I can't quite remember the exact moment when I became obsessed with writing a play about the seemingly endless war in the Democratic Republic of Congo, but I knew that I wanted to somehow tell the stories of the Congolese women caught in the cross-fire. The war's an ugly, messy, incomprehensible puzzle, punctuated by spurts of unfathomable violence and many false endings. It's often been said that it's the most deadly conflict since World War II, and unfortunately the bodies of women have become part of the vast battlefield.
So, the other day, I was surprised and relieved to learn about the sudden capture of the charismatic rebel leader General Laurent Nkunda by Rwandan Authorities; it is welcome movement in an intractable conflict. For years, Nkunda has led a powerful rebel army, and is in a large part responsible for keeping the armed conflict festering in the mineral rich region of North Kivu. For many Congolese people his capture signals the end to the brutal and protracted war, but the question that it raises for me is whether it will bring about an end to the insidious war that's being waged against the women of Congo. Rape is endemic to the region, and continues to be used as a weapon of war designed to demoralize and destroy communities.

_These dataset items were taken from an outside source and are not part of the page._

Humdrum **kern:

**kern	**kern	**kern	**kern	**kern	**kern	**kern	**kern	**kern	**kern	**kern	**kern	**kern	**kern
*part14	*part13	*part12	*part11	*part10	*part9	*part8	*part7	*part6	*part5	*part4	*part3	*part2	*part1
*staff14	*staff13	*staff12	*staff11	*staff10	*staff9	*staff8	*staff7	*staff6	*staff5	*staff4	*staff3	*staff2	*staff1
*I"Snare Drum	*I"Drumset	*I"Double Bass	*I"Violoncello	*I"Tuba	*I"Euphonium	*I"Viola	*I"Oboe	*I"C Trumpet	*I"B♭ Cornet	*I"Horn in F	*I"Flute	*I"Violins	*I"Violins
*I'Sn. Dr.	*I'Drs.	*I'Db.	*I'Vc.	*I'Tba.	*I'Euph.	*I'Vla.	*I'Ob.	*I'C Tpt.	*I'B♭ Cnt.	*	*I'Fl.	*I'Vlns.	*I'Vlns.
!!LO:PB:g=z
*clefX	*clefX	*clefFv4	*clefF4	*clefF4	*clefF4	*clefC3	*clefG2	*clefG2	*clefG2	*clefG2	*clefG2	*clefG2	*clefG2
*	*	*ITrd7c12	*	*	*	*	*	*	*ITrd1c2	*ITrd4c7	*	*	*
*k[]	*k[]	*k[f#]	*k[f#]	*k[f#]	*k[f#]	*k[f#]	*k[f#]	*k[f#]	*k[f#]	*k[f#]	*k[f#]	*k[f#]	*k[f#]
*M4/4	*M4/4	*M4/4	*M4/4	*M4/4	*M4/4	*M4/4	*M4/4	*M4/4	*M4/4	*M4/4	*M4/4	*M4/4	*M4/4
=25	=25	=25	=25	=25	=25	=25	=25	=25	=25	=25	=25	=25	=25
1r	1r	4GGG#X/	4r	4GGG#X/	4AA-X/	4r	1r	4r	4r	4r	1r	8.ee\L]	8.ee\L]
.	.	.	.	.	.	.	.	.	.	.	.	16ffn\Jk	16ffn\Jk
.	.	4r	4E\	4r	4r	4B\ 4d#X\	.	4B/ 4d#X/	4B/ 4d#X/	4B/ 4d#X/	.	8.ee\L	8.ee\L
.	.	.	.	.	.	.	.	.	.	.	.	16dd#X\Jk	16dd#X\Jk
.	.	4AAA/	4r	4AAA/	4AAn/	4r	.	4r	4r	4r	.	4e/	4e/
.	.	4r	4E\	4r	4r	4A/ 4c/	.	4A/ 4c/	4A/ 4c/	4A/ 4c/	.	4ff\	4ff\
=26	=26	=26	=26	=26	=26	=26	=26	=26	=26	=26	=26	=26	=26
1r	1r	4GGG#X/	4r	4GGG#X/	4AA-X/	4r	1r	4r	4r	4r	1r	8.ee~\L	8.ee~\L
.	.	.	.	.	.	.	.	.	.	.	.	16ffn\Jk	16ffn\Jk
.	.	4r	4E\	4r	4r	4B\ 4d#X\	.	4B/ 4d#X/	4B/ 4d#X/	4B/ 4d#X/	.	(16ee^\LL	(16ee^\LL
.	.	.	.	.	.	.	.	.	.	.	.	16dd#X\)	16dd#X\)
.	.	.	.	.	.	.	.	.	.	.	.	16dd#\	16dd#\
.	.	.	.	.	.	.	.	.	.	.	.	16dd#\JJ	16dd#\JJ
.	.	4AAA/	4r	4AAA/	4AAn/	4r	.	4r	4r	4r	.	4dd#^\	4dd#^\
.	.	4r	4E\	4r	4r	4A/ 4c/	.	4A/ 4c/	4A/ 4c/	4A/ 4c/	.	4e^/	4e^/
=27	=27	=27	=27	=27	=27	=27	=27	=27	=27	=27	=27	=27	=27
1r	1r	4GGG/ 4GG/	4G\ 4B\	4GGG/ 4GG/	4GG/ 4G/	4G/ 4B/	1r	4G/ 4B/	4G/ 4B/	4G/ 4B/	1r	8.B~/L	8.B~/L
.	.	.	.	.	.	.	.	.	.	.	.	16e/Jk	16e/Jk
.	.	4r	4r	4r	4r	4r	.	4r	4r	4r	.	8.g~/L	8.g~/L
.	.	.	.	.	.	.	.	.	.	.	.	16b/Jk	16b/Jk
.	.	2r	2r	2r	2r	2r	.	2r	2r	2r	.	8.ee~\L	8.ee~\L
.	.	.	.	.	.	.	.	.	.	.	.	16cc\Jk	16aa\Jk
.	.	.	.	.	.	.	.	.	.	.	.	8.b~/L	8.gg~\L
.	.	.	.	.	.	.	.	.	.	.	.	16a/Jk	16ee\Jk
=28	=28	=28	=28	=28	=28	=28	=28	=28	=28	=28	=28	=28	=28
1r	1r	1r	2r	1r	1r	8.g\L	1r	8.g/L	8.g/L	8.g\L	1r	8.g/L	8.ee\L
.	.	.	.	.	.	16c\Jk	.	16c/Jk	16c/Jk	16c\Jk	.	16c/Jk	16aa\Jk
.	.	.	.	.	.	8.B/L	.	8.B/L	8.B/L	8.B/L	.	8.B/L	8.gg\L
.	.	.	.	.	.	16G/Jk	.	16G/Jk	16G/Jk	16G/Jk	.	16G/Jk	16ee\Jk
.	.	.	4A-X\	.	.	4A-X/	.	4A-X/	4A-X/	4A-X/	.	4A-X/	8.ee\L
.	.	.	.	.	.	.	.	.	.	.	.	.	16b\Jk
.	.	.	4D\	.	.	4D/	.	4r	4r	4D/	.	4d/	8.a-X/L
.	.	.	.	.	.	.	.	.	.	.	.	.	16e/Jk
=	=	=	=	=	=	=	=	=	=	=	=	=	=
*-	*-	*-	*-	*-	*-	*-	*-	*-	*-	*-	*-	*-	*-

Four years ago, while I was doing research for my new play RUINED I conducted numerous interviews with Congolese women fleeing the armed conflict. I was overwhelmed by the number of women who, regardless of age, recounted tales of sexual violation and torture at the hands of both rebel and government soldiers. They spoke of their frustration with authorities, their families and friends, who responded to their plight with relative indifference and in some cases outward hostility. Their stories pierced my very core, and became the foundation for my play. I wanted to capture the tenacity and resilience of women, who were attempting to reclaim their lives and move beyond the stigma of rape in a culture where it's become all too commonplace. Tragically, four years after my first round of interviews, large numbers of women still continue to be raped and brutalized by both government and rebel soldiers.
I am seriously worried that the war has given rise to a culture where men have been given license to rape and abuse women with impunity. In cities like, Goma, cautionary "don't rape" signs are fixtures in the landscape, and are as prevalent as ads for beer and skin lightening creams. Women are under siege, we must recognize and acknowledge that the war against them exists. The arrest of Laurent Nkunda is reason for cautious optimism and may indeed lead to a long awaited peace in the region, but for many women in the Congo the war will continue unless something is done to stop it.